Charlotte Burrows, chair of the Equal Employment Opportunity Commission, told The Associated Press that the agency is trying to educate employers and technology providers about their use of these surveillance tools as well as AI tools that streamline the work of evaluating job prospects.

And if they aren’t careful with say, draconian schedule-monitoring algorithms that penalize breaks for pregnant women or Muslims taking time to pray, or allowing faulty software to screen out graduates of women’s or historically Black colleges – they can’t blame AI when the EEOC comes calling.

“I’m not shy about using our enforcement authority when it’s necessary,” Burrows said. “We want to work with employers, but there’s certainly no exemption to the civil rights laws because you engage in discrimination some high-tech way.”

The federal agency put out its latest set of guidance Thursday on the use of automated systems in employment decisions such as who to hire or promote. It explains how to interpret a key provision of the Civil Rights Act of 1964 known as Title VII that bars job discrimination based on race, color, national origin, religion or sex, which includes bias against gay, lesbian and transgender workers.

Burrows said one important example involves widely-used resumé screeners and whether or not they can produce a biased result if they are based on biased data.

“What will happen is that there’s an algorithm that is looking for patterns that reflect patterns that it’s already familiar with,” she said. “It will be trained on data that comes from its existing employees. And if you have a non-diverse set of employees currently, you’re likely to end up with kicking out people inadvertently who don’t look like your current employees.”

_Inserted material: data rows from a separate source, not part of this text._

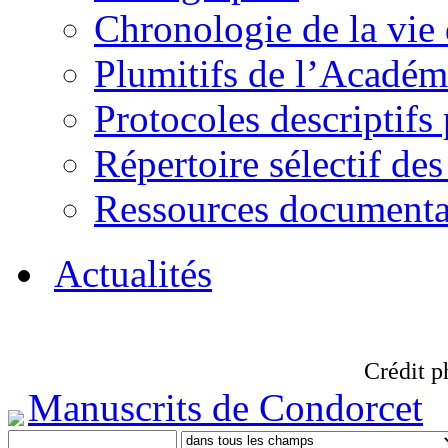
Chronologie de la vie
Plumitifs de l’Académi
Protocoles descriptifs
Répertoire sélectif des
Ressources documenta
Actualités
Crédit p
Manuscrits de Condorcet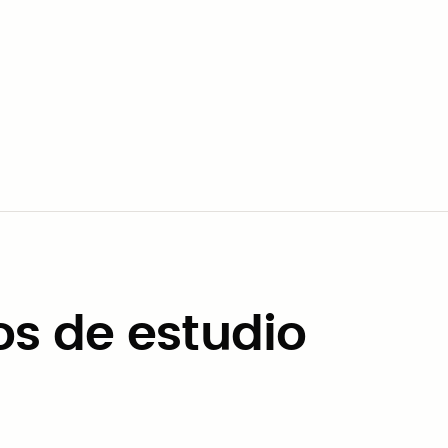
a.
 de proyectos,
consulte los contratos de consultoría 
s contratos preadjudicados disponibles mientras ahor
s de estudio
Casos de estudio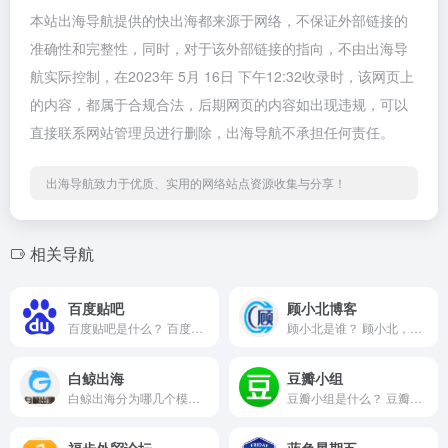
本站出海导航提供的快出海都来源于网络，不保证外部链接的
准确性和完整性，同时，对于该外部链接的指向，不由出海导
航实际控制，在2023年 5月 16日 下午12:32收录时，该网页上
的内容，都属于合规合法，后期网页的内容如出现违规，可以
直接联系网站管理员进行删除，出海导航不承担任何责任。
出海导航致力于优质、实用的网络站点资源收集与分享！
相关导航
百度贴吧
顾小北博客
百度贴吧是什么？ 百度贴吧是...
顾小北是谁？ 顾小北，湖北工...
白鲸出海
豆瓣小组
白鲸出海分为哪几个模块？ 白...
豆瓣小组是什么？ 豆瓣小组是...
福步外贸论坛
蓝色星期五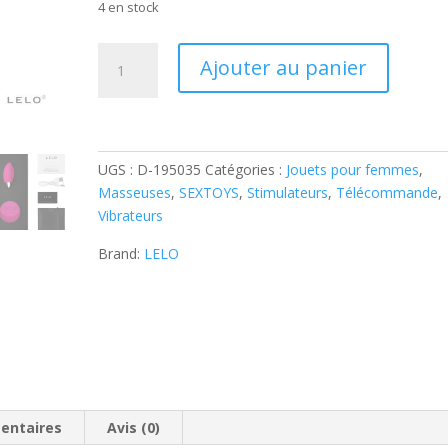
4 en stock
quantité
A
Ajouter au panier
de
l
LELO
t
-
e
OEUF
r
DE
UGS :
D-195035
Catégories :
Jouets pour femmes
n
,
MASSAGE
Masseuses
,
SEXTOYS
,
Stimulateurs
,
Télécommande
a
,
CERISE
Vibrateurs
t
LYLA
i
Brand:
LELO
2
v
INSIGNIA
e
DESIGN
:
EDITION
entaires
Avis (0)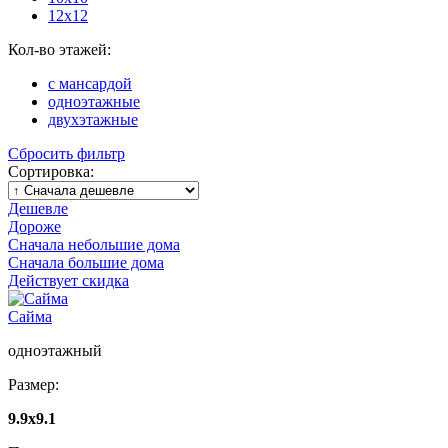
12х12
Кол-во этажей:
с мансардой
одноэтажные
двухэтажные
Сбросить фильтр
Сортировка:
Дешевле
Дороже
Сначала небольшие дома
Сначала большие дома
Действует скидка
Сайма
одноэтажный
Размер:
9.9х9.1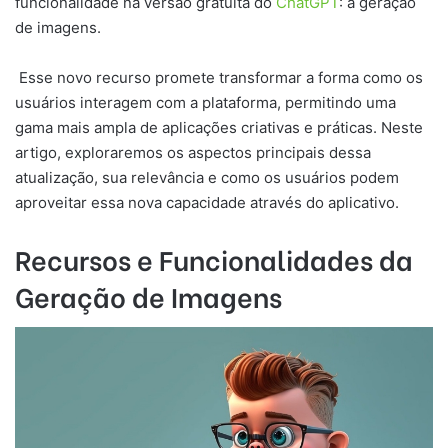
funcionalidade na versão gratuita do
ChatGPT
: a geração
de imagens.
Esse novo recurso promete transformar a forma como os
usuários interagem com a plataforma, permitindo uma
gama mais ampla de aplicações criativas e práticas. Neste
artigo, exploraremos os aspectos principais dessa
atualização, sua relevância e como os usuários podem
aproveitar essa nova capacidade através do aplicativo.
Recursos e Funcionalidades da
Geração de Imagens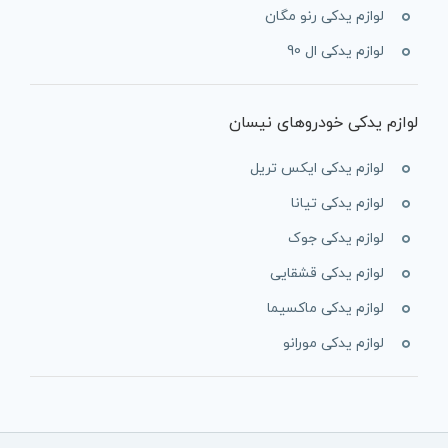
لوازم یدکی رنو مگان
لوازم یدکی ال 90
لوازم یدکی خودروهای نیسان
لوازم یدکی ایکس تریل
لوازم یدکی تیانا
لوازم یدکی جوک
لوازم یدکی قشقایی
لوازم یدکی ماکسیما
لوازم یدکی مورانو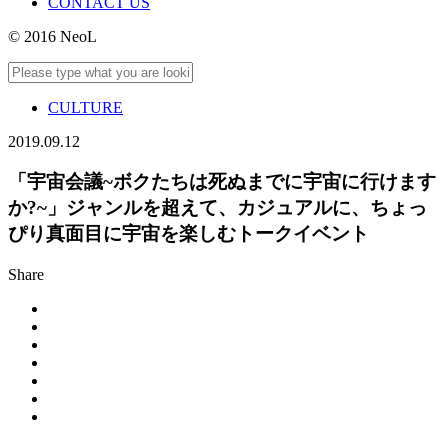
CONTACT US
© 2016 NeoL
CULTURE
2019.09.12
「宇宙会議~ボクたちは死ぬまでに宇宙に行けます
か?~」ジャンルを超えて、カジュアルに、ちょっ
ぴり真面目に宇宙を楽しむトークイベント
Share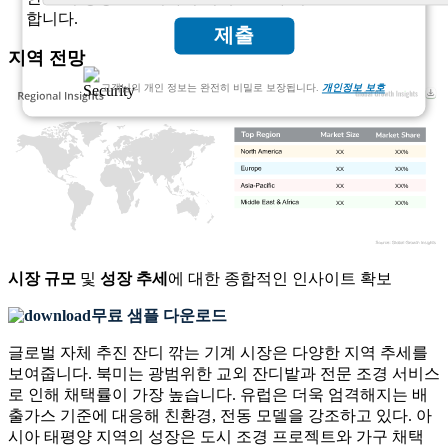
합니다.
제출
지역 전망
고객님의 개인 정보는 완전히 비밀로 보장됩니다.
개인정보 보호
XX
XX%
XX
XX%
XX
XX%
XX
XX%
시장 규모
및
성장 추세
에 대한 종합적인 인사이트 확보
무료 샘플 다운로드
글로벌 자체 추진 잔디 깎는 기계 시장은 다양한 지역 추세를
보여줍니다. 북미는 광범위한 교외 잔디밭과 전문 조경 서비스
로 인해 채택률이 가장 높습니다. 유럽은 더욱 엄격해지는 배
출가스 기준에 대응해 친환경, 전동 모델을 강조하고 있다. 아
시아 태평양 지역의 성장은 도시 조경 프로젝트와 가구 채택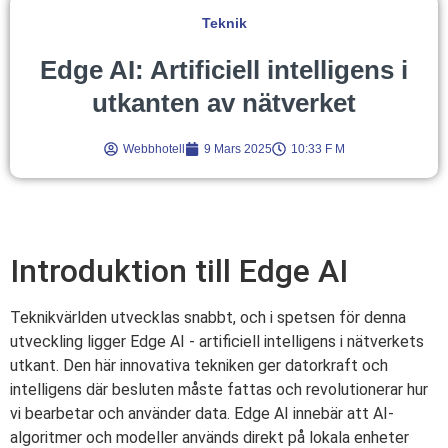
Teknik
Edge AI: Artificiell intelligens i
utkanten av nätverket
Webbhotell
9 Mars 2025
10:33 F M
Introduktion till Edge AI
Teknikvärlden utvecklas snabbt, och i spetsen för denna
utveckling ligger Edge AI - artificiell intelligens i nätverkets
utkant. Den här innovativa tekniken ger datorkraft och
intelligens där besluten måste fattas och revolutionerar hur
vi bearbetar och använder data. Edge AI innebär att AI-
algoritmer och modeller används direkt på lokala enheter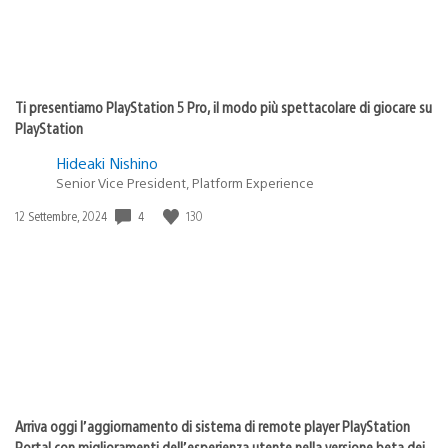
Ti presentiamo PlayStation 5 Pro, il modo più spettacolare di giocare su
PlayStation
Hideaki Nishino
Senior Vice President, Platform Experience
Data
4
130
12 Settembre, 2024
di
pubblicazione:
Arriva oggi l’aggiornamento di sistema di remote player PlayStation
Portal con miglioramenti dell’esperienza utente nella versione beta dei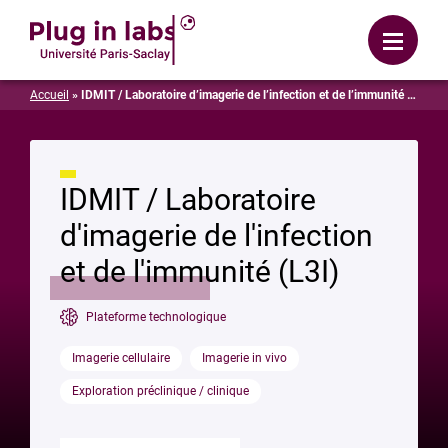
Se connecter
Menu
Accueil
»
IDMIT / Laboratoire d’imagerie de l’infection et de l’immunité (L3I)
IDMIT / Laboratoire
d'imagerie de l'infection
et de l'immunité (L3I)
Plateforme technologique
Imagerie cellulaire
Imagerie in vivo
Exploration préclinique / clinique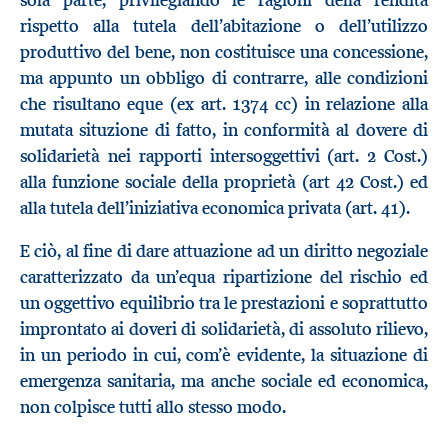
rispetto alla tutela dell’abitazione o dell’utilizzo
produttivo del bene, non costituisce una concessione,
ma appunto un obbligo di contrarre, alle condizioni
che risultano eque (ex art. 1374 cc) in relazione alla
mutata situzione di fatto, in conformità al dovere di
solidarietà nei rapporti intersoggettivi (art. 2 Cost.)
alla funzione sociale della proprietà (art 42 Cost.) ed
alla tutela dell’iniziativa economica privata (art. 41).
E ciò, al fine di dare attuazione ad un diritto negoziale
caratterizzato da un’equa ripartizione del rischio ed
un oggettivo equilibrio tra le prestazioni e soprattutto
improntato ai doveri di solidarietà, di assoluto rilievo,
in un periodo in cui, com’è evidente, la situazione di
emergenza sanitaria, ma anche sociale ed economica,
non colpisce tutti allo stesso modo.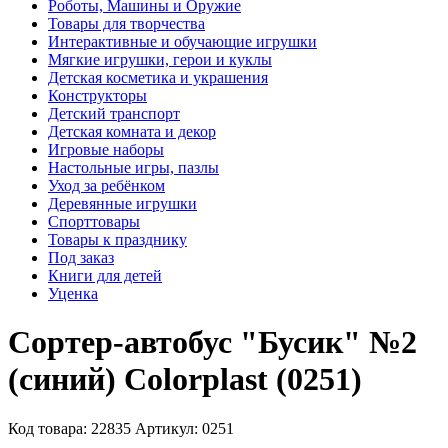
Роботы, Машины и Оружие
Товары для творчества
Интерактивные и обучающие игрушки
Мягкие игрушки, герои и куклы
Детская косметика и украшения
Конструкторы
Детский транспорт
Детская комната и декор
Игровые наборы
Настольные игры, пазлы
Уход за ребёнком
Деревянные игрушки
Спорттовары
Товары к празднику
Под заказ
Книги для детей
Уценка
Сортер-автобус "Бусик" №2
(синий) Colorplast (0251)
Код товара: 22835
Артикул: 0251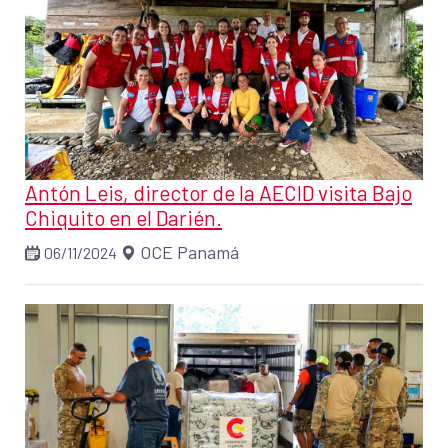
Antón Leis, director de la AECID visita Bajo
Chiquito en el Darién.
OCE Panamá
06/11/2024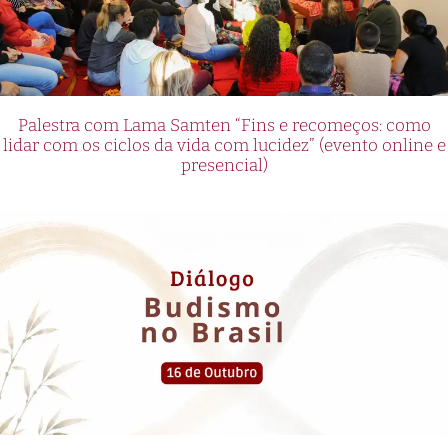
Palestra com Lama Samten “Fins e recomeços: como
lidar com os ciclos da vida com lucidez” (evento online e
presencial)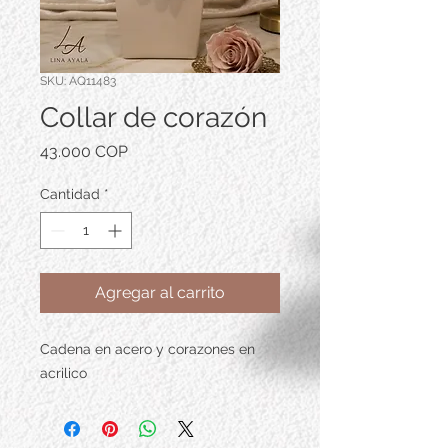
SKU: AQ11483
Collar de corazón
Precio
43.000 COP
Cantidad
*
Agregar al carrito
Cadena en acero y corazones en
acrilico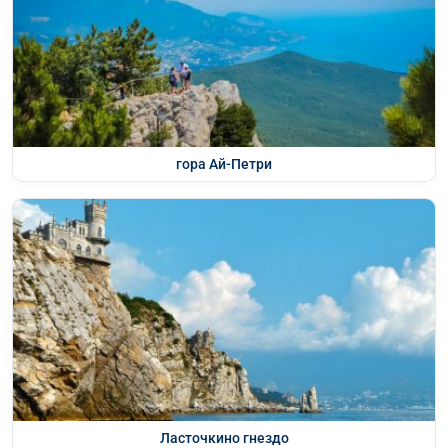
гора Ай-Петри
Ласточкино гнездо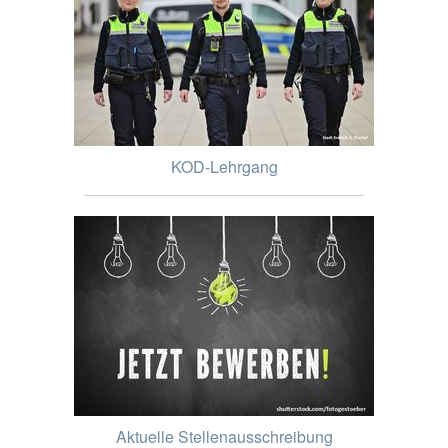
KOD-Lehrgang
Aktuelle Stellenausschreibung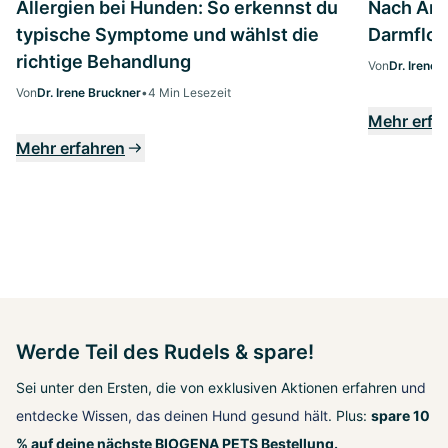
Allergien bei Hunden: So erkennst du
Nach Anti
typische Symptome und wählst die
Darmflor
richtige Behandlung
Von
Dr. Irene 
Von
Dr. Irene Bruckner
•
4 Min Lesezeit
Mehr erfa
Mehr erfahren
Werde Teil des Rudels & spare!
Sei unter den Ersten, die von exklusiven Aktionen erfahren
und
entdecke Wissen, das deinen Hund gesund hält
. Plus:
spare 10
% auf deine nächste BIOGENA PETS Bestellung.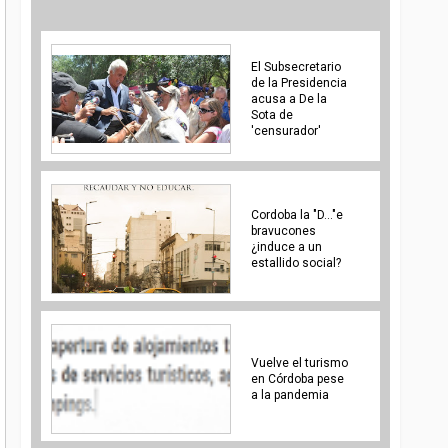
El Subsecretario
de la Presidencia
acusa a De la
Sota de
'censurador'
Cordoba la "D..."e
bravucones
¿induce a un
estallido social?
Vuelve el turismo
en Córdoba pese
a la pandemia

Amazon, for instance, abandoned its own resume-scanning tool to recruit top talent after finding it favored men for technical roles — in part because it was comparing job candidates against the company’s own male-dominated tech workforce.

Other agencies, including the Department of Justice, have been sending similar warnings for the past year, with previous sets of guidance about how some AI tools could discriminate against people with disabilities and violate the Americans with Disabilities Act.

In some cases, the EEOC has taken action. In March, the operator of tech job-search website Dice.com settled with the agency to end an investigation over allegations it was allowing job posters to exclude workers of U.S. national origin in favor of immigrants seeking work visas. To settle the case, the parent company, DHI Group, agreed to rewrite its programming to “scrape” for discriminatory language such as “H-1Bs Only,” a reference to a type of work visa.